With respect to Defendant's Objections to Plaintiff's subpoena issued to State Farm and his claim that Plaintiff is not entitled to State Farm's entire investigative file regarding the mva, Defendant relies upon Fed.R.Civ.P. 26(b)(3). (Doc. 24). As stated, Plaintiff has not responded to Defendant's Brief in support of his Objections.
In Yeakel v. Werner Enterprises, Inc., 2008 WL 2120515, *2 (M.D. Pa.), the Court stated:
The Supreme Court has held that "[c]onfidential disclosures by a client to an attorney made in order to obtain legal assistance are privileged." Fischer v. United States, 425 U.S. 391, 403, 96 S.Ct. 1569, 48 L.Ed.2d 39 (1971). "[T]he purpose of the attorney-client privilege is to encourage `full and frank communication between attorneys and their clients.'" Westinghouse v. Republic of the Philippines, 951 F.2d 1414, 1423 (3d Cir. 1991). Still, "[b]ecause the attorney-client privilege obstructs the truth-finding process, it is construed narrowly." Id. Included in these protections are an attorney's "work product," which includes "materials [that] were prepared in `the course of preparation for possible litigation.'" Haines v. Liggett Group, 975 F.2d 81, 94 (3d Cir. 1992) (quoting Hickman v. Taylor, 329 U.S. 495, 505, 67 S.Ct. 385, 91 L.Ed. 451 (1947)); see also Hickman, 329 U.S. at 511 (describing as work product "interviews, statements, memoranda, correspondence, briefs, mental impressions, [and] personal beliefs"). Such material often enjoys "almost absolute protection from discovery, because `any slight factual content that such items may have is generally outweighed by the adversary system's interest in maintaining the privacy of an attorney's thought processes and in ensuring that each side relies on its own wit in preparing their respective cases." Id. (quoting Sporck v. Peil, 759 F.2d 312, 316 (3d Cir. 1984)). [FN1]
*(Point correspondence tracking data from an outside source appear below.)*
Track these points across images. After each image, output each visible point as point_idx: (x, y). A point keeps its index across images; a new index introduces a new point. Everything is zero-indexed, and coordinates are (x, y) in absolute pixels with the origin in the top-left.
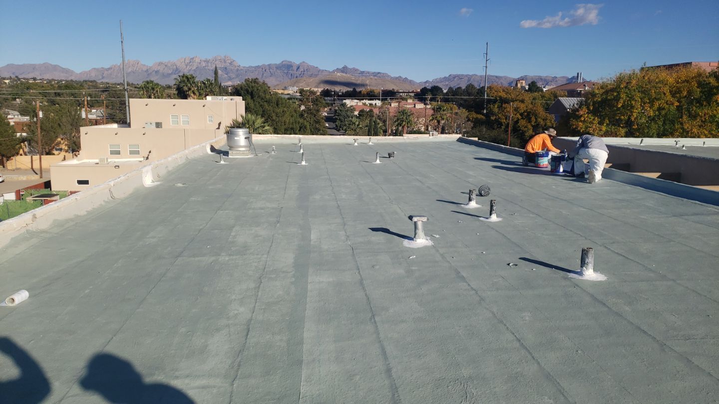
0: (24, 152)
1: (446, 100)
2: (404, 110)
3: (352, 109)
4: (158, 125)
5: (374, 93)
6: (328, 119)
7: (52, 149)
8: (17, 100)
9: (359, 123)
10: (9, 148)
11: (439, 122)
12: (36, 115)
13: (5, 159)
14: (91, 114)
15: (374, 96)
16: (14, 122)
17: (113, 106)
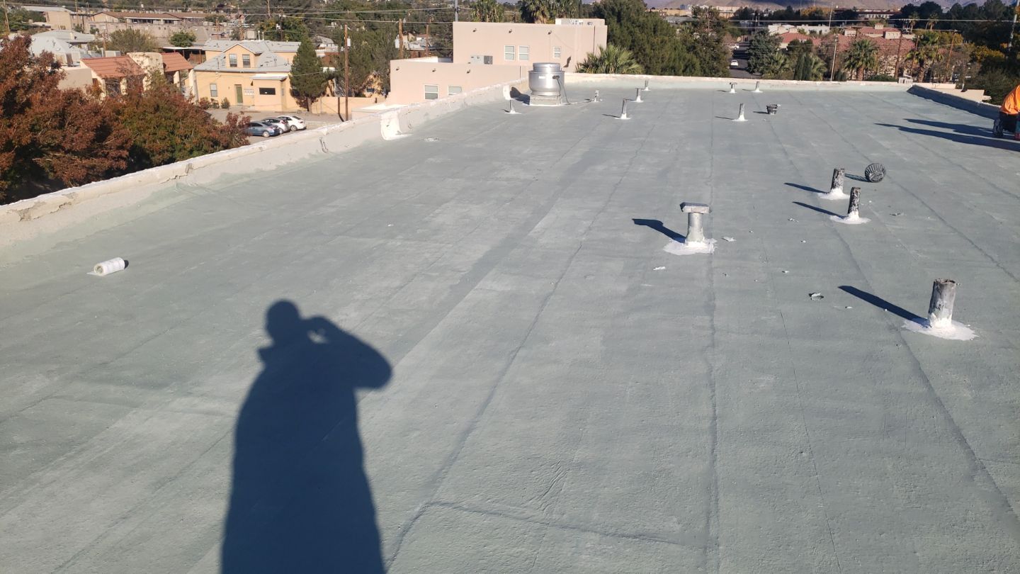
0: (331, 91)
1: (944, 26)
2: (863, 42)
3: (777, 39)
4: (488, 60)
5: (822, 14)
6: (737, 55)
7: (363, 89)
8: (332, 23)
9: (785, 60)
10: (314, 87)
11: (921, 62)
12: (344, 44)
13: (309, 100)
14: (415, 44)
15: (820, 18)
16: (325, 53)
17: (441, 32)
FN1. As the Third Circuit Court of Appeals has noted:
The work product doctrine as articulated in Hickman has been partially codified in Federal Rule of Civil Procedure 26(b)(3). That rule conditions the production of `documents and tangible things' prepared in anticipation of litigation by or for an opposing party on the moving party's showing of substantial need and undue hardship. Even where such a showing is made, however, the trial court, in ordering the production of such materials, `shall protect against disclosure of the mental impressions, conclusions, opinions, or legal'" (quoting Fed.R.Civ.P. 26(b)(3)). Sporck v. Peil, 759 F.2d 312, 316 (3d Cir. 1985)See also Faloney v. Wachovia Bank, N.A., 254 F.R.D. 204, 209 (E.D. Pa. 2008).
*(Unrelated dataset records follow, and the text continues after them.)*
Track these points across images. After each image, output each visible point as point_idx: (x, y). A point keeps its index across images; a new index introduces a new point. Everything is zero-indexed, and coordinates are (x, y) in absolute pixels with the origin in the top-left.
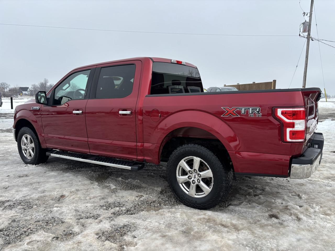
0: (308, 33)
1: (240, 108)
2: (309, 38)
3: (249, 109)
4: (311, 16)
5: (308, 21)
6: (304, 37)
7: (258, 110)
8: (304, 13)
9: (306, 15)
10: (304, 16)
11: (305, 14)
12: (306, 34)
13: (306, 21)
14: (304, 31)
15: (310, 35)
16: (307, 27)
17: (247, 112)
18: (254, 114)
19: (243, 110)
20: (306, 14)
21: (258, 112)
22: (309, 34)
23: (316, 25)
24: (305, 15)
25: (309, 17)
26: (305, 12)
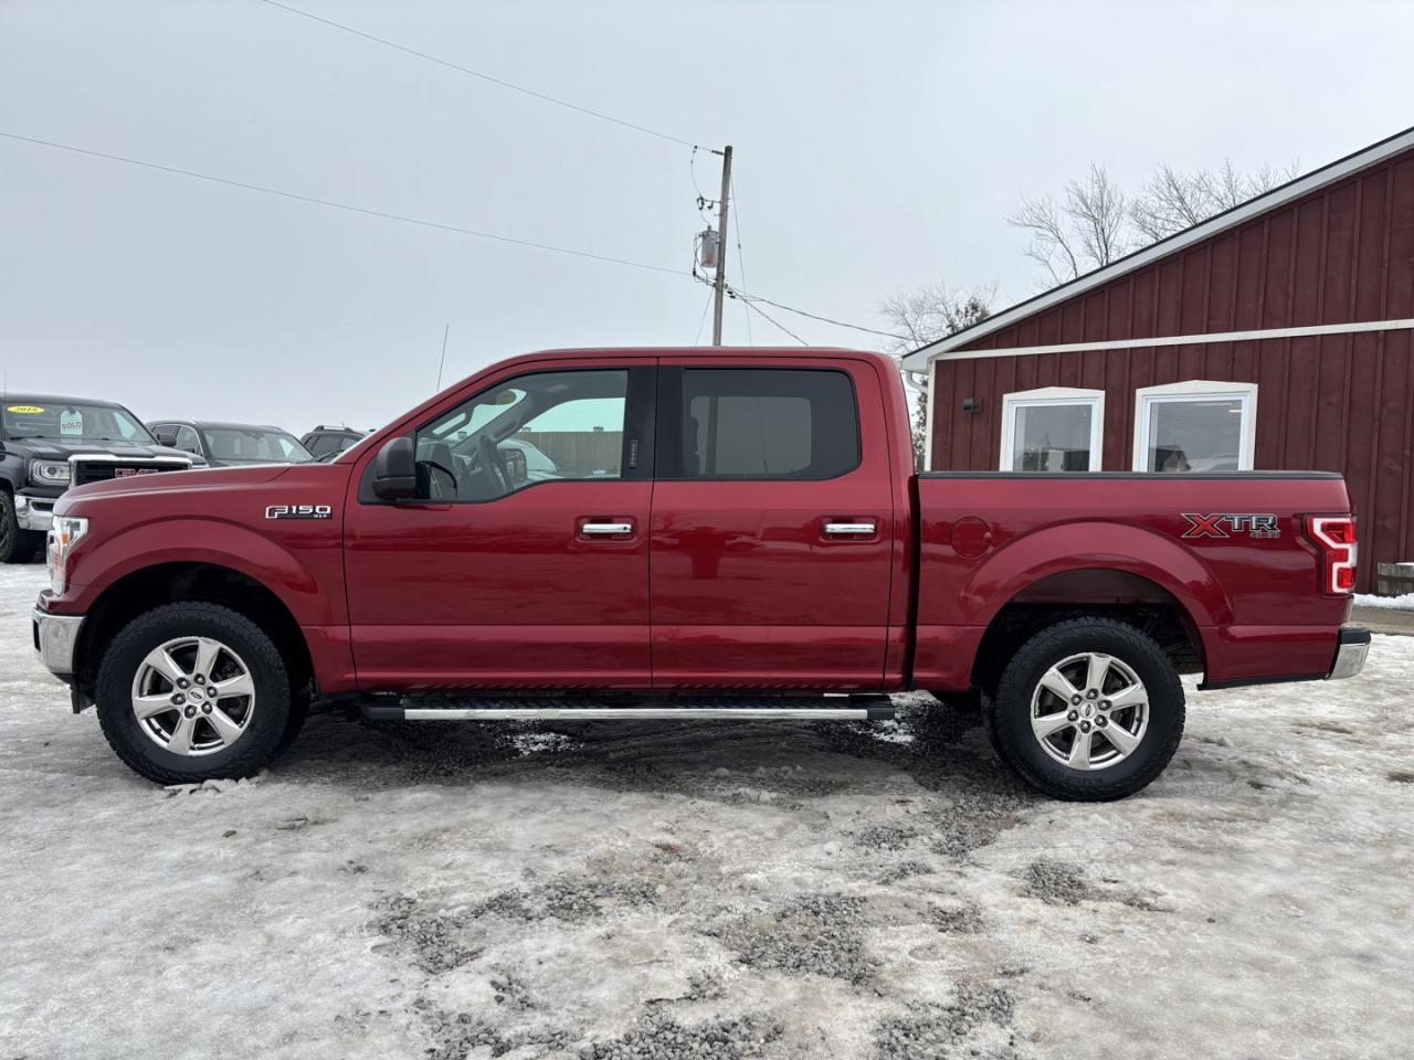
0: (718, 269)
1: (1229, 515)
2: (719, 285)
3: (1250, 518)
4: (723, 214)
5: (716, 228)
6: (707, 282)
7: (1270, 522)
8: (702, 199)
9: (710, 207)
10: (701, 209)
11: (703, 204)
12: (712, 272)
13: (709, 227)
14: (707, 262)
15: (723, 277)
16: (714, 248)
17: (1247, 525)
18: (1263, 530)
19: (1236, 520)
20: (707, 204)
21: (1271, 525)
22: (720, 275)
23: (739, 246)
24: (705, 207)
25: (718, 218)
26: (705, 198)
In our case, Defendant relies upon a work-product privilege with respect to Plaintiff's subpoena for the complete investigative file of State Farm. While Plaintiff does not oppose Defendant's Objections to his subpoena insofar as it seeks the investigative file of State Farm, we do not find that Defendant has shown that the other documents Plaintiff has subpoenaed from State Farm are protected from disclosure by the privilege. As the Yeakel Court stated, "to obtain the work-product privilege, a party must demonstrate that the document in question was `prepared in anticipation of litigation.'" 2008 WL 2120515, *2. Further, "[a] determination on privilege, then, requires a specific inquiry into the nature of the document in question and the need of the party seeking discovery for access to it." Id. Since Defendant has not shown that the privilege applies to any other documents Plaintiff seeks in its subpoena issued to State Farm besides the investigative file, we will only grant Defendant's Objections (Doc. 5) with respect to the investigative file prepared in anticipation of litigation. Thus, materials sought by Plaintiff's subpoena to State Farm which are not part of State Farm's investigative file prepared in anticipation of litigation must be produced to Plaintiff.